When you normally pitch yeast directly from a package that you get at the homebrew shop, often times there is just enough yeast to be minimally adequate to ferment an average strength wort – say 1.060 or less. Once you want to make beers with more alcohol, the prepackaged doses of yeast may not be enough to give a vigorous start, thorough fermentation, and minimize undesired byproducts of excessive yeast growth.

To determine the recommended pitching rate for yeast, use software! Jamil Zainasheff has perhaps the most recommended yeast pitching rate calculator. This guy has won lots of awards for his beers and writes for the big homebrew magazines, so I would tend to believe he knows what he’s talking about.

For most bigger beers, a small starter of a few quarts is good enough. It is at least better than no starter at all. Normally a starter is about a cup of DME per quart of water, which will give you a starting gravity around 1.040. You want a small beer (that is, low gravity) for this purpose so that you don’t strain the yeast too much. You want them to be able to grow and multiply freely and be ready to rock when they’re done with the starter you’ve given them. Hops are optional. It is very interesting to make beer with just DME and yeast. You really get a sense for the flavor of the yeast you’re using when there’s nothing else in there to compete with the flavor. You can use hops to make the starter a more potable beverage. It is fun to drink the starter while you make the main beer. Sort of feels like a sacrifice to the yeast gods somehow.
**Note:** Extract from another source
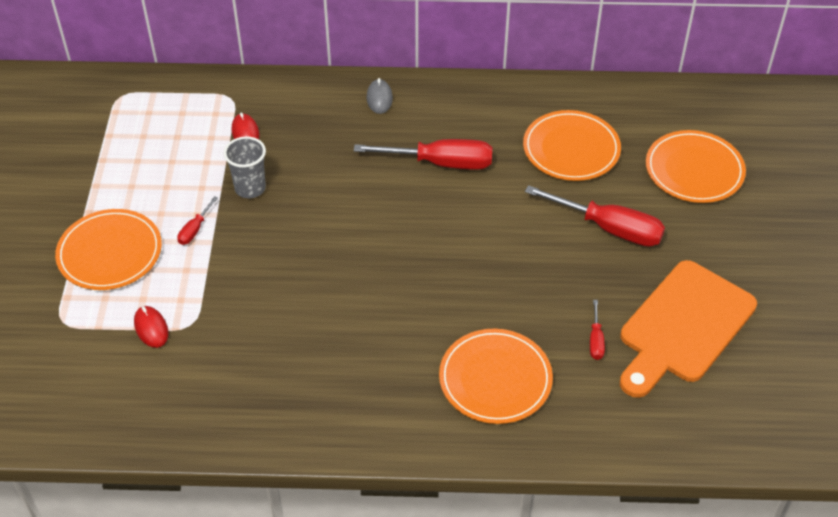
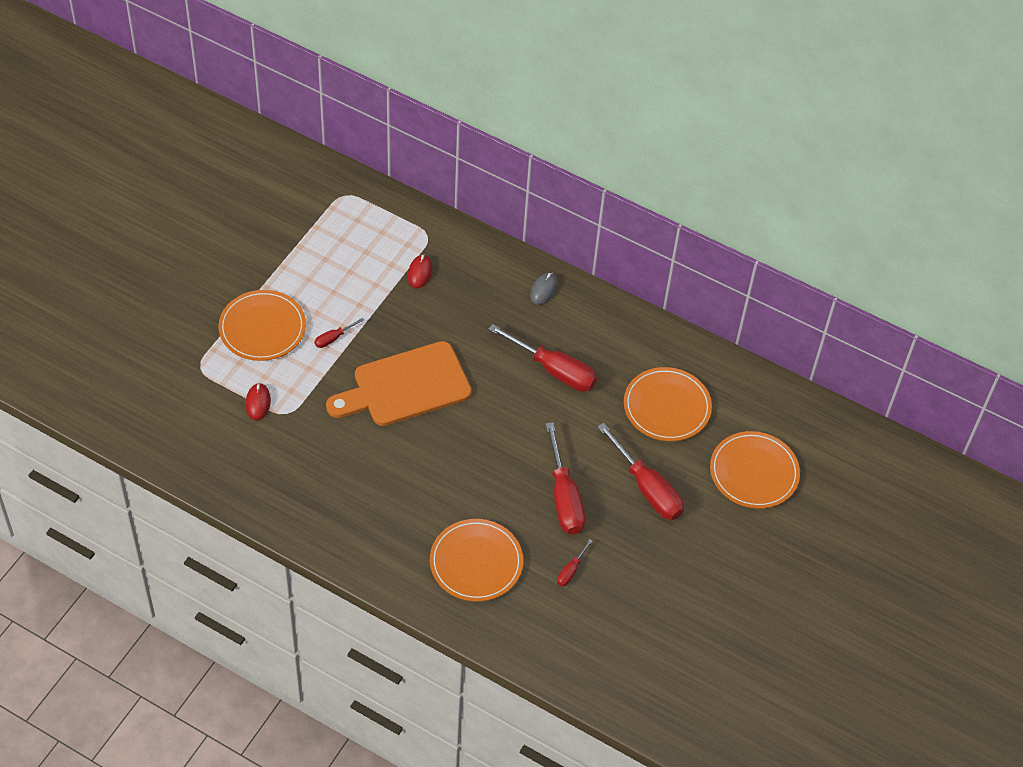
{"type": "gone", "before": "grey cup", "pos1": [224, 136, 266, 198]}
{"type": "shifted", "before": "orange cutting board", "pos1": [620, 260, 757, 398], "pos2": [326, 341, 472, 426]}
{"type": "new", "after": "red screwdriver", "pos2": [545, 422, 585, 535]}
There are different opinions about the timing of the yeast starter. Some say to pitch the yeast starter when it is at its peak of working – about two days after making it, depending on many factors. Others say just go ahead and let it complete, then pitch. I have personally never had enough confidence in my timing abitlities and scheduling limitations to even plan on pitching a starter at full activity. I like to just let them finish, and then pitch them. The night before brewing, I put the starter batch in the fridge to crash cool it to get as much yeast out of suspension as possible. Then the morning of brewing, I just gently pour as much of the liquid off the top (into a pitcher for serving) as I can. Then what’s left is a bunch of yeast at the bottom of the jug and just enough liquid to create the perfect viscosity for pouring. Then I put the sanitary airlock back on the starter and let it sit and get back to fermenting temperature. Finally, pitch as normal after cooling freshly brewed wort.

It just so happens that today I made a monstrous “yeast starter”. It is a full five-gallon all-grain batch of beer: hops, irish moss, the whole nine yards. The recipe is here. The OG is about 1.045 (intended a bit lower), and I am really looking forward to having some low octane beer around to hang out with the big bad monsters I’ve got in the fridge now in this season of Barley Wines. I’ve never done a full batch starter and pitched using yeast cake, so it should be interesting to see how it comes out.